Patrick Noone on why we shouldn’t write off Australia, even if the ball is swinging and seaming
Australia have not won an away Ashes series since 2001. The reasons for them failing to win in England since have been numerous and varied, but the enduring image from their most recent tour, in 2015, was of a succession of batsmen throwing hard hands at balls outside their off-stump during Stuart Broad’s 8-15 demolition job at Trent Bridge. Since then, the prevailing narrative has been that Australia Do Not Play The Moving Ball Well and that England’s bowling attack, allied to helpful conditions, are perfectly placed to exploit those weaknesses.
Conditions in Test cricket in England have rarely been as bowler-friendly as they are right now. Top six batsmen averaged just 28.32 across the seven Tests played in 2018 and, if the one-off Test at Lord’s between England and Ireland is anything to go by, we look set to be in for another summer of ball dominating bat.

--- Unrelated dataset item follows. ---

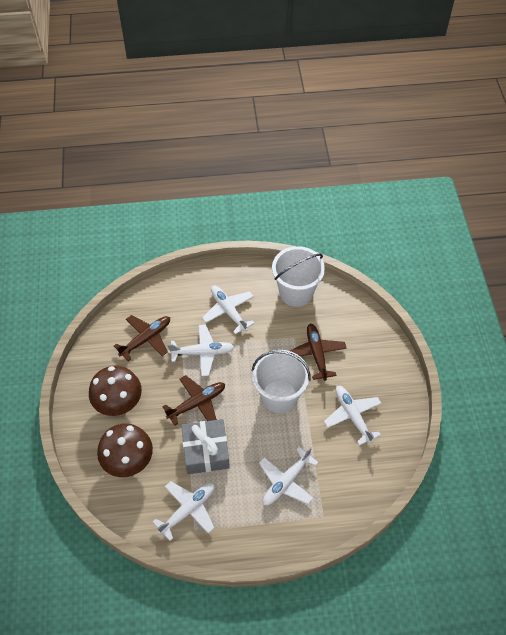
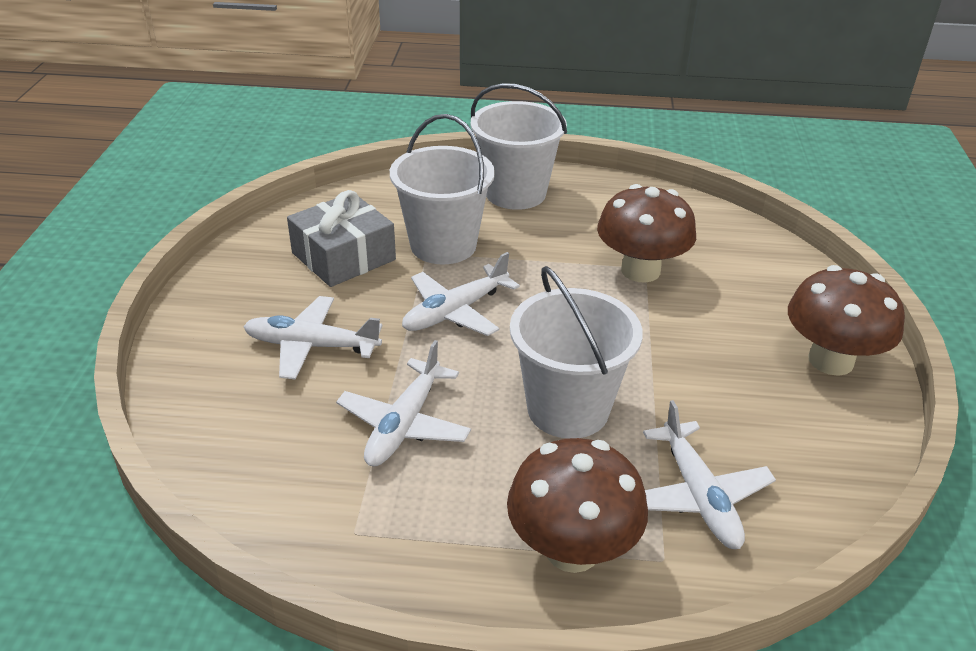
brown mushroom: 2 -> 3
brown plane: 3 -> 0
white bucket: 2 -> 3
white plane: 5 -> 4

Last year’s series against both Pakistan and India saw seam bowlers from all teams find prodigious movement off the pitch. In fact, there was more seam movement, on average, in Tests on UK soil last year than in any previous summer on record. Given the decision to use last year’s batch of Duke’s balls for the upcoming Ashes series, there is plenty to suggest that seamers will once again dominate proceedings.
While their batsmen might still be dogged by criticism about how they play the moving ball, Australia’s recent record against balls seaming a large amount (more than 0.75°) is far better than many might think, better even than every other team’s top six since the start of 2015.
This suggests that, despite their reputation, Australia are as well-equipped as anyone to deal the ball in seaming conditions. Where they have struggled in recent years is in conditions where there is lateral movement through the air – swing, rather than seam. Balls that swing more than 3.00° tend to be less threatening than those in the bracket between 0.75° and 3.00°, suggesting it’s possible to find too much swing. Australia’s record against balls in that sweet spot of swing is poor; their average is lower than any other team since the start of 2015.
As we’ve already seen, bowlers are finding more seam movement than ever in England at the moment, but it’s actually a different story for balls swinging a dangerous amount. The last two years have seen the lowest percentage of balls in the 0.75°-3.00° bracket since records began.
So, while the ball is doing plenty off the pitch, we know that Australia can deal with the seaming ball. And, while they might struggle against the swinging ball, recent data suggests that they won’t be facing as many balls of the kind they struggle against as they might ordinarily expect.
Furthermore, Australia’s preparation for this series has been solid, both in terms of their warm up matches and in their batsmen getting valuable experience in English conditions. Cameron Bancroft and Marnus Labuschagne have respectively played nine and ten matches in this season’s County Championship and both are in the top ten list for batting averages across the two divisions.
In fact, of the ten batsmen named in Australia’s squad, only Matthew Wade and Marcus Harris have played less than five First Class matches on English soil. With hints from the Australian camp that it will be Bancroft who partners David Warner at the top of the order, rather than Harris, Australia’s probable top six will have played 64 First Class matches in England before the series gets underway.
For context, in 2015, Australia’s top six had played a total of 87 First Class matches in England prior to the first Test, and that team contained veterans such as Chris Rogers, Adam Voges, Michael Clarke and Shane Watson. For the current team to have played just 23 fewer matches than their 2015 counterparts, despite their relative youth and perceived inexperience, is a credit to the preparations made by the Australian setup this time around.
In comparison to the batsmen selected in England’s squad for the first Test at Edgbaston, Australia’s batting line-up actually boasts a very slightly superior record in First Class cricket on these shores. Of course, the sample sizes differ and the margin between the two sides is small, but the numbers do at least suggest that Australia won’t be the rabbits in headlights that some have been expecting them to be against the Duke’s ball.
Nonetheless, Australia will have seen what England did to Ireland on the third morning at Lord’s. They will know that when they get it right, they can be devastating in these conditions, especially once James Anderson and Jofra Archer are added to the equation, but they come into the series knowing they have done all they can to counter that threat.
Patrick Noone is an analyst at CricViz.